Member of the Connecticut House of Representatives from Norfolk
- In office 1945–1947 Serving with Philip Curtiss
- Preceded by: Philip Curtiss W. Fisk Stevens
- Succeeded by: Philip Curtiss Olive Schmeltz

Personal details
- Born: January 7, 1896 Norfolk, Connecticut, U.S.
- Died: August 29, 1988 (aged 92) Canaan, Connecticut, U.S.
- Party: Republican
- Spouse: James B. Spaulding
- Children: 2

= Emilie Spaulding =

American politician (1896–1988)

Emilie H. Spaulding (January 7, 1896 – August 29, 1988) was an American politician who served in the Connecticut House of Representatives from 1945 to 1947, representing the town of Norfolk as a Republican.

==Personal life==
Spaulding was born in Norfolk, Connecticut, on January 7, 1896, to Irving L. and Jessie Hamant.
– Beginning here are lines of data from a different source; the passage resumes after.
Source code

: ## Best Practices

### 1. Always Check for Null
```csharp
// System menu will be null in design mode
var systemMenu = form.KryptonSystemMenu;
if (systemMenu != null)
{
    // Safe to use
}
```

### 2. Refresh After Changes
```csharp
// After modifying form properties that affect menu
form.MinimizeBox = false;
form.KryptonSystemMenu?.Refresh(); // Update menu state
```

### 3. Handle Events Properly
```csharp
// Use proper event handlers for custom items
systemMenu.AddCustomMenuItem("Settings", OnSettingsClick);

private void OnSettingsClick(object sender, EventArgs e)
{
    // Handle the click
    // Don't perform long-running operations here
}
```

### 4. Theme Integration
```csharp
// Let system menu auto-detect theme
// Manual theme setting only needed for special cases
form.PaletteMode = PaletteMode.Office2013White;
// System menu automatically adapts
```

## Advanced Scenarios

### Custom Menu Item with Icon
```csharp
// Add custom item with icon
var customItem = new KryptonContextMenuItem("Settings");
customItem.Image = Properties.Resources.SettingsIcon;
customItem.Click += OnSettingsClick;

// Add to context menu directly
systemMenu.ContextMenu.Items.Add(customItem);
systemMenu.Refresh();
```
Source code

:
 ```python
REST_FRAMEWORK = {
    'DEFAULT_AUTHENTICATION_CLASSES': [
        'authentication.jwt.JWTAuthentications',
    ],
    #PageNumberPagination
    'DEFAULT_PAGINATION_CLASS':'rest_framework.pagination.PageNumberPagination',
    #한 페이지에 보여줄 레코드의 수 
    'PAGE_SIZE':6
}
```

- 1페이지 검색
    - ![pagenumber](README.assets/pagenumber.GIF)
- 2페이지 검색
She attended Bradford Junior College. She was married to James B. Spaulding and had two daughters.

==Political career==
Spaulding was elected to the Connecticut House of Representatives in 1944, and she served one term representing the town of Norfolk alongside Philip Curtiss. She was a member of the Public Health and Safety Committee and the State Parks and Reservations Committee.

Spaulding served on Norfolk's board of education.

==Death==
Spaulding died on August 29, 1988, at her home in Canaan, Connecticut. She was 92.